Protests have erupted in Greece over the rail crash which killed 43 people, with many seeing it as an accident that had been waiting to happen.
Rioters clashed with police outside the headquarters of Hellenic Train in Athens – the company responsible for maintaining Greece’s railways.
Protests were also held in Thessaloniki and the city of Larissa, near where the disaster happened on Tuesday night.
The government has said an independent investigation will deliver justice.
Three days of national mourning have been declared across the country following the incident, in which a passenger service crashed head on into a freight train, causing the front carriages to burst into flames.
The front carriages of the passenger train were mostly destroyed.
Many of the 350 passengers on board were students in their 20s returning to Thessaloniki after a long weekend celebrating Greek Orthodox Lent.
Prime Minister Kyriakos Mitsotakis said “tragic human error” was to blame for the disaster.
A 59-year-old station master in Larissa has been charged with manslaughter by negligence. He has denied any wrongdoing, blaming the crash on a technical fault.

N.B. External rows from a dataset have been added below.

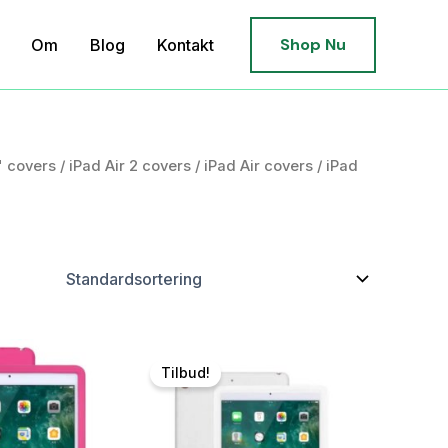
Shop Nu
Om
Blog
Kontakt
" covers
/
iPad Air 2 covers
/
iPad Air covers
/ iPad
Tilbud!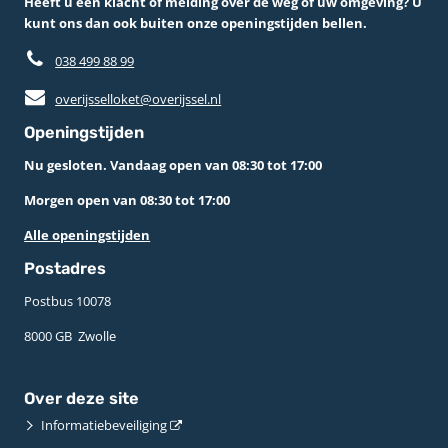
Heeft u een klacht of melding over de weg of uw omgeving? U
kunt ons dan ook buiten onze openingstijden bellen.
038 499 88 99
overijsselloket@overijssel.nl
Openingstijden
Nu gesloten. Vandaag open van 08:30 tot 17:00
Morgen open van 08:30 tot 17:00
Alle openingstijden
Postadres
Postbus 10078 ­
8000 GB ­ Zwolle
Over deze site
Informatiebeveiliging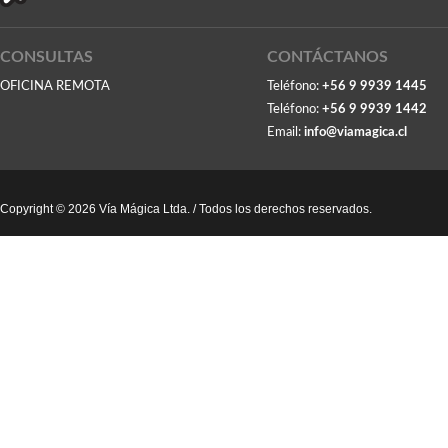
CONSULTAS
CONTÁCTANOS
OFICINA REMOTA
Teléfono:
+56 9 9939 1445
Teléfono:
+56 9 9939 1442
Email:
info@viamagica.cl
Copyright © 2026 Vía Mágica Ltda. / Todos los derechos reservados.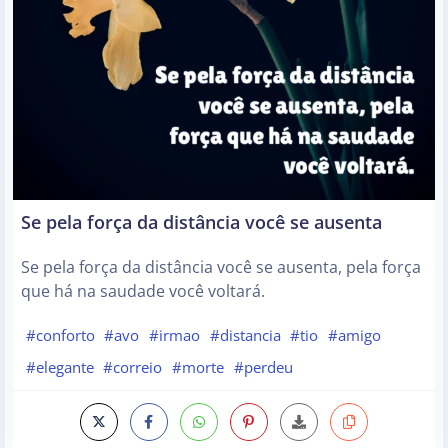
Se pela força da distância você se ausenta
Se pela força da distância você se ausenta, pela força
que há na saudade você voltará.
#conforto
#avo
#irmao
#distancia
#tio
#amigo
#elegante
#correio
#morte
#perdeu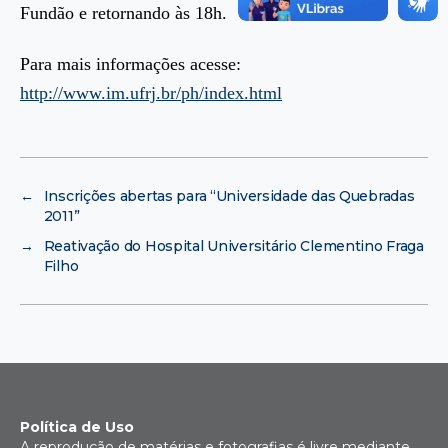
Fundão e retornando às 18h.
Para mais informações acesse:
http://www.im.ufrj.br/ph/index.html
←
Inscrições abertas para “Universidade das Quebradas
2011”
→
Reativação do Hospital Universitário Clementino Fraga
Filho
Política de Uso
A reprodução de matérias e fotografias é livre mediante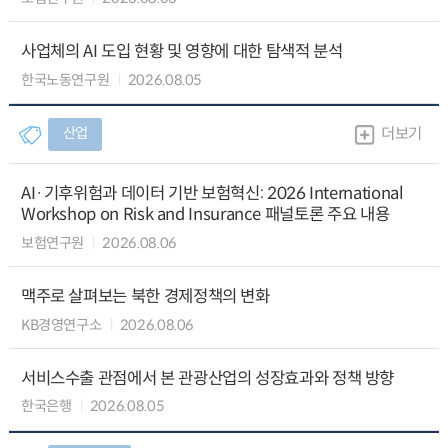
사업체의 AI 도입 현황 및 영향에 대한 탐색적 분석
한국노동연구원
2026.08.05
산업
더보기
AI·기후위험과 데이터 기반 보험혁신: 2026 International
Workshop on Risk and Insurance 패널토론 주요 내용
보험연구원
2026.08.06
맥주로 살펴보는 북한 경제정책의 변화
KB경영연구소
2026.08.06
서비스수출 관점에서 본 관광산업의 성장효과와 정책 방향
한국은행
2026.08.05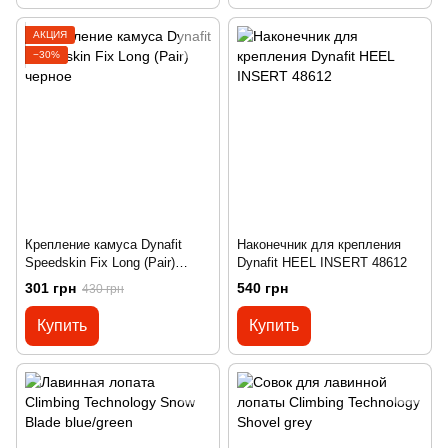
АКЦИЯ
−30%
Крепление камуса Dynafit
Наконечник для крепления
Speedskin Fix Long (Pair)
Dynafit HEEL INSERT 48612
черное
301 грн
540 грн
430 грн
Купить
Купить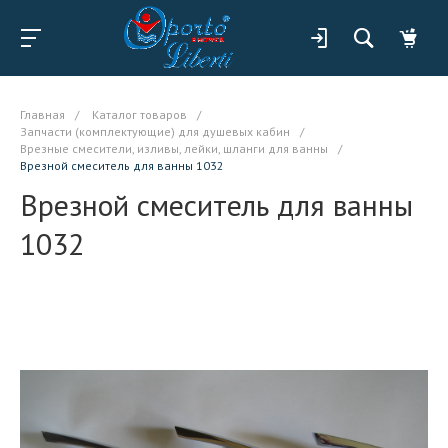
Главная
/
Каталог товаров
/
Запчасти (комплектующие) для душевых кабин
/
Врезные смесители, изливы, лейки, шланги для ванны
/
Врезной смеситель для ванны 1032
Врезной смеситель для ванны
1032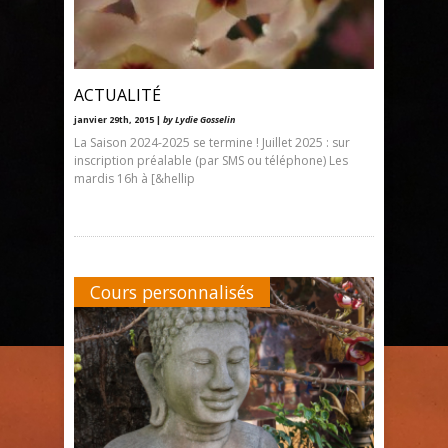
ACTUALITÉ
janvier 29th, 2015 |
by Lydie Gosselin
La Saison 2024-2025 se termine ! Juillet 2025 : sur
inscription préalable (par SMS ou téléphone) Les
mardis 16h à [&hellip
Cours personnalisés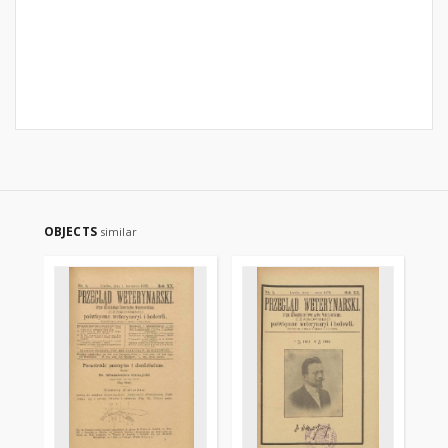
OBJECTS
similar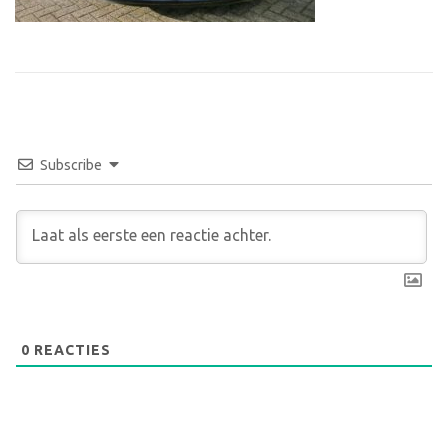
Subscribe
0
REACTIES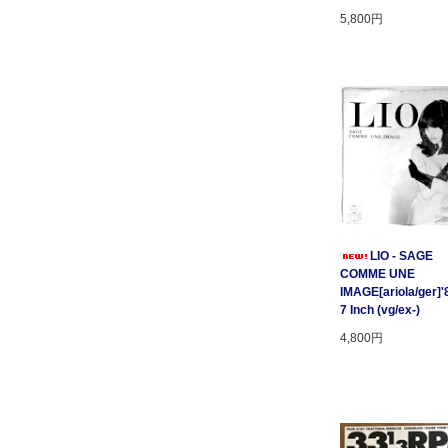
5,800円
LIO - SAGE
COMME UNE
IMAGE[ariola/ger]'
7 Inch (vg/ex-)
4,800円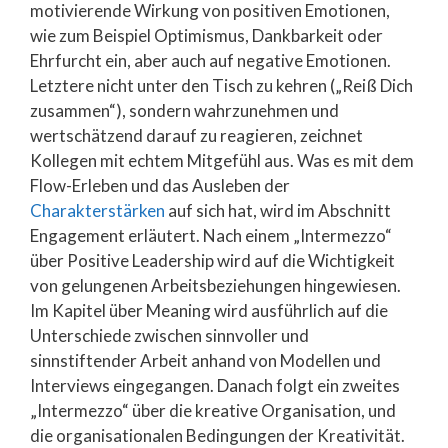
motivierende Wirkung von positiven Emotionen,
wie zum Beispiel Optimismus, Dankbarkeit oder
Ehrfurcht ein, aber auch auf negative Emotionen.
Letztere nicht unter den Tisch zu kehren („Reiß Dich
zusammen“), sondern wahrzunehmen und
wertschätzend darauf zu reagieren, zeichnet
Kollegen mit echtem Mitgefühl aus. Was es mit dem
Flow-Erleben und das Ausleben der
Charakterstärken
auf sich hat, wird im Abschnitt
Engagement erläutert. Nach einem „Intermezzo“
über Positive Leadership wird auf die Wichtigkeit
von gelungenen Arbeitsbeziehungen hingewiesen.
Im Kapitel über Meaning wird ausführlich auf die
Unterschiede zwischen sinnvoller und
sinnstiftender Arbeit anhand von Modellen und
Interviews eingegangen. Danach folgt ein zweites
„Intermezzo“ über die kreative Organisation, und
die organisationalen Bedingungen der Kreativität.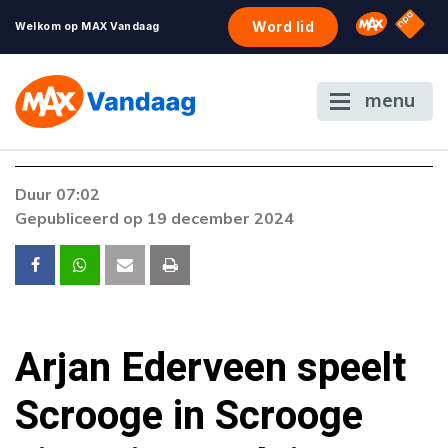
NPO S
Omroep 
Word lid
Welkom op MAX Vandaag
menu
Foutcode 6001
Duur 07:02
Er is een licentie-fout opgetreden. Als het
Gepubliceerd op 19 december 2024
probleem zich blijft voordoen, neem dan
contact op met onze klantenservice.
Arjan Ederveen speelt
Scrooge in Scrooge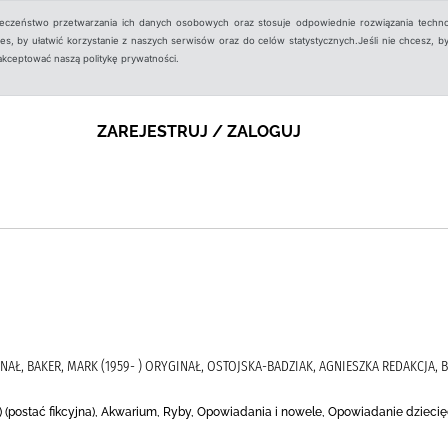
ieczeństwo przetwarzania ich danych osobowych oraz stosuje odpowiednie rozwiązania techno
, by ułatwić korzystanie z naszych serwisów oraz do celów statystycznych.Jeśli nie chcesz, by
aakceptować naszą politykę prywatności.
ZAREJESTRUJ / ZALOGUJ
GINAŁ, BAKER, MARK (1959- ) ORYGINAŁ, OSTOJSKA-BADZIAK, AGNIESZKA REDAKCJA,
) (postać fikcyjna), Akwarium, Ryby, Opowiadania i nowele, Opowiadanie dziecię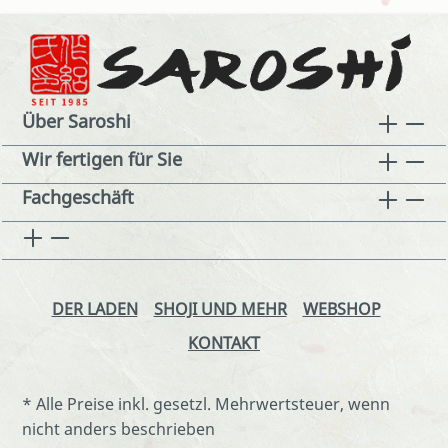
Über Saroshi
Wir fertigen für Sie
Fachgeschäft
DER LADEN
SHOJI UND MEHR
WEBSHOP
KONTAKT
* Alle Preise inkl. gesetzl. Mehrwertsteuer, wenn
nicht anders beschrieben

Rail union members believe safety systems were not working properly, with repeated warnings about this over many years.
In protest and mourning, rail workers are planning on striking on Thursday at what they say is official neglect of the railways.
“Pain has turned into anger for the dozens of dead and wounded colleagues and fellow citizens,” the workers’ union said in a statement announcing the strike.
“The disrespect shown over the years by governments to the Greek railways led to the tragic result,” it added in comments cited by Reuters news agency.
Transport Minister Kostas Karamanlis resigned over the disaster, saying he would take responsibility for the authorities’ “long-standing failures” to fix a railway system he said was not fit for the 21st Century.
But outside a hospital where bodies of the train crash’s victims were being brought, a banner was hung claiming that any systemic failings would be covered up in the official investigation now under way.
At a silent vigil in Larissa on Wednesday to commemorate the victims of the incident, one demonstrator said he felt the disaster had only been a matter of time.
“The rail network looked problematic, with worn down, badly paid staff,” Nikos Savva, a medical student from Cyprus, told AFP news agency.
The station master arrested should not pay the price “for a whole ailing system”, he added.
“This is an inadmissible accident. We’ve known this situation for 30 years,” a doctor based in Larissa, Costas Bargiotas, told AFP.
A vigil was also held in Athens, outside the offices of Hellenic Train. Later in the day, things turned violent in the same area, with police using tear gas to disperse protesters who threw stones and lit fires in the streets.
What we know so far about the Greek train crash
At the site of the country’s worst ever train crash, rescuers yet again worked through the night.
Families have been arriving at a nearby hospital to give DNA samples so that their missing loved ones may be identified.
But this will become an increasingly difficult process as more remains are retrieved of those who were at the front of the passenger train and who bore the full force of the head-on collision and the fire that then ripped through their carriages.
Fire brigade spokesperson Vassilis Varthakogiannis said temperatures inside the first carriage had reached 1,300C (2,370F), which made it “hard to identify the people who were inside”.